Comme cela a été vu précédemment, les cytochromes oxydase respiratoires qui sont des enzymes vitales sont inhibées par le NO via une métal-nitrosylation (cf Intro I-4). Chez Vibrio

fischeri, une bactérie symbiotique du calmar, il a été montré qu’en réponse au NO, le gène aox codant pour une oxydase respiratoire alternative est activé via le régulateur NsrR (Dunn et al., 2010). Cette protéine AOX dont le donneur d’électron est la quinone au lieu du

cytochrome pour les cytochrome oxydases communes, est résistante au NO ; par conséquent elle permet d’assurer un maintien énergétique de la bactérie en présence de NO et un bon déroulement de l’interaction symbiotique (Dunn et al., 2010). De la même façon, en réponse au NO, E. coli induit l’expression d’une quinone oxydase qui est aussi plus résistante au NO que les oxydases respiratoires classiques (Mason et al., 2009).

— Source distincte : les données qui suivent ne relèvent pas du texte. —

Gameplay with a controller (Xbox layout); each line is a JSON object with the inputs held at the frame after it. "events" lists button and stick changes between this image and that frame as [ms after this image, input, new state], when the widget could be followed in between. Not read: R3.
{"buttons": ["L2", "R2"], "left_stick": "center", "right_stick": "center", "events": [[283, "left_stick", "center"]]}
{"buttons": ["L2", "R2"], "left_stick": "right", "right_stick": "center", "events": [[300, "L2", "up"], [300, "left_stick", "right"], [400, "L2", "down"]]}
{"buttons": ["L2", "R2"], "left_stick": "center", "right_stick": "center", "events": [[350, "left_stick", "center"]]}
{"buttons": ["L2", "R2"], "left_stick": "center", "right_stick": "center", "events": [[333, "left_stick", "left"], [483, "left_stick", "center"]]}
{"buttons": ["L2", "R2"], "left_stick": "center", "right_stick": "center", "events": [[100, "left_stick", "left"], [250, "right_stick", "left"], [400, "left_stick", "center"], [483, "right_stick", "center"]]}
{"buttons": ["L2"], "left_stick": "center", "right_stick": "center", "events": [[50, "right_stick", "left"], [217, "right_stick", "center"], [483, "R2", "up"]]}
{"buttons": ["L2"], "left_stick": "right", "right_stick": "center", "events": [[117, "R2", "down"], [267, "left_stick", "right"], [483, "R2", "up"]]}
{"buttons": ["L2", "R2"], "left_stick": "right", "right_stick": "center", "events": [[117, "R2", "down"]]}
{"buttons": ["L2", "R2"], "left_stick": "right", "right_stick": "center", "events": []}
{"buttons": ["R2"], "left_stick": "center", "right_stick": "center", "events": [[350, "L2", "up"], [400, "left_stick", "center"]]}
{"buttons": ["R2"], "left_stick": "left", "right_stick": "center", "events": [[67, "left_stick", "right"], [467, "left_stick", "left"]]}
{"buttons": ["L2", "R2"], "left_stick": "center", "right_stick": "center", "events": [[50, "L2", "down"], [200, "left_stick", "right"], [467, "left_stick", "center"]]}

Enfin, un autre mécanisme d’adaptation des bactéries au NO est l’induction d’un système de dormance qui correspond à un état latent des bactéries (arrêt de la division des bactéries et mise en veille du métabolisme). En effet, par exemple, en réponse au NO synthétisé par les macrophages, la bactérie Mycobacterium tuberculosis va induire l’expression de gènes impliqués dans la mise en place d’un système de dormance tels que les gènes de synthèse du tréhalose, un osmoprotectant ou encore les gènes codant pour des protéines chaperonnes. La régulation de ces gènes fait intervenir un système à 3 composants, DosS,T et R (Voskuil et al., 2003). Dans cet état physiologique de dormance, la bactérie peut survivre des dizaines d’années dans les macrophages et lorsque les conditions deviennent propices, reprendre une division et engendrer la maladie.

En conclusion, les bactéries ont su s’adapter au NO et à ses dérivés. En général, une bactérie possède plusieurs de ces mécanismes qui sont souvent regroupés dans une même région génomique (Figure 18). Cette multiplicité de mécanismes de défense contre le NO suggère une grande importance du contrôle du niveau de NO dans la vie de la bactérie et soulève la question de la redondance fonctionnelle de ces systèmes. A l’heure actuelle, dans la majorité des cas, la mutation perte de fonction d’un gène codant pour un de ces systèmes conduit à un phénotype. Néanmoins, le phénotype d’hypersensibilité d’un mutant nnrS chez

Vibrio cholerae n’est visible que dans un fond génétique hmp (Stern et al., 2013).

Ces mécanismes de dégradation/ piégeage et de résistance au NO participent au pouvoir pathogène de certaines bactéries mais ont également un rôle majeur en vie libre. La récente découverte de NO dans les interactions symbiotiques laisse à supposer que les bactéries symbiotiques ont aussi su développer une réponse adaptée au NO.